An interesting find today. I have two Airport Extreme base stations, one as the main base station (with the media server in the living room hooked up via Ethernet) and the other used to extend the network with my server hooked up directly via Ethernet. I've been running them in 11b/g/n compatibility mode on the standard 2.4 Ghz band, but even though the base station claims to have connectivity speeds up to 130Mbps* between the two base stations (although this fluctuates between 78 and 117 most of the time) my throughput was not as good as I'd like. I'm using Time Machine backing up to a share on the OS X Server machine and throughput fluctuates between 1.5 and 2 MBps*, generally stabilizing around 1.7.
So I've decided to use my little Airport Express base stations to publish an 11g network on the 2.4 Ghz band and reserve the Extremes for 5Ghz. To switch the Airport Extremes to 11n over 5Ghz all it took was changing the setting on the main base station, the secondary picked up the modification without any changes to the configuration. The result (at first) looked to be disappointing.
The displayed bandwidth is now down to 60Mbps - probably due to the brick chimney between the base stations (and the fact that they're also on different floors). What's interesting is that despite this ostensible drop in bandwidth the throughput has jumped up to a stable 2.8MBps +/- 400KBps. So the net gain is a 60% boost is throughput.
Amazingly, I was able to make this change from the office, using the Back to My Mac screen sharing to fiddle with the Airport settings and the current Time Machine backup in progress survived the reboot of the router without any problems.

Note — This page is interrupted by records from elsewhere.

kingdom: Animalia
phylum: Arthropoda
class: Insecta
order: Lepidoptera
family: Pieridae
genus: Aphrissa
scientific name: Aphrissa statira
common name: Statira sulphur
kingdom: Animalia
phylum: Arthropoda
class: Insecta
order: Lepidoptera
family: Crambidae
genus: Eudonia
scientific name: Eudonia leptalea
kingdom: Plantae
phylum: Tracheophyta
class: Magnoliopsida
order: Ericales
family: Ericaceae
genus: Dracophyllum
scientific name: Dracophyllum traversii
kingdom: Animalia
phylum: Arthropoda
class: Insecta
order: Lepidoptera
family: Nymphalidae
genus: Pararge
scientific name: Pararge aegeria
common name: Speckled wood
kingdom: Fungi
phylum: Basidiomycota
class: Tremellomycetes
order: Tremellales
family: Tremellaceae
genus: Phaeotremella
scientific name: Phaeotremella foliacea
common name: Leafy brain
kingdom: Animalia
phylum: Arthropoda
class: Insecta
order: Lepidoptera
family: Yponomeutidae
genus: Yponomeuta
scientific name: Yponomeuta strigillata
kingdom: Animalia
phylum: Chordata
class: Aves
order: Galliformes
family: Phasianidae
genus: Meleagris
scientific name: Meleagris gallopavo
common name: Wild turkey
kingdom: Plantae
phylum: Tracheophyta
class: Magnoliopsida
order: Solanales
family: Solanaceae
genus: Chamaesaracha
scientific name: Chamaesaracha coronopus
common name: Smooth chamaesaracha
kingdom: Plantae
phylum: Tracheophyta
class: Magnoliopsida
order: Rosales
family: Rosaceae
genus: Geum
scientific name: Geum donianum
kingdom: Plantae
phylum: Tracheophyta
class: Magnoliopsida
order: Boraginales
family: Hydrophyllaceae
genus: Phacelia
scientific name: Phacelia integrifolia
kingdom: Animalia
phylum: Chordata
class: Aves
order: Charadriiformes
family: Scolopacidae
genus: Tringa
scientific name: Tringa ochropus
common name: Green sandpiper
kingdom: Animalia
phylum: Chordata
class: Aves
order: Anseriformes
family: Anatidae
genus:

So when I get home tonight all I have to do is hook up one Airport Express in bridge mode to one of the Extreme base stations via Ethernet, and I'll have the best of both worlds.
*For the purposes of this discussion:
Mbps = Megabits per second
MBps = Megabytes per second
Update : I just noticed another factor in the equation. My physical presence or lack thereof. When I'm not in the living room interfering with the radio waves, I get better throughput. By standing in front of the router I can watch the signal drop off by varying degrees.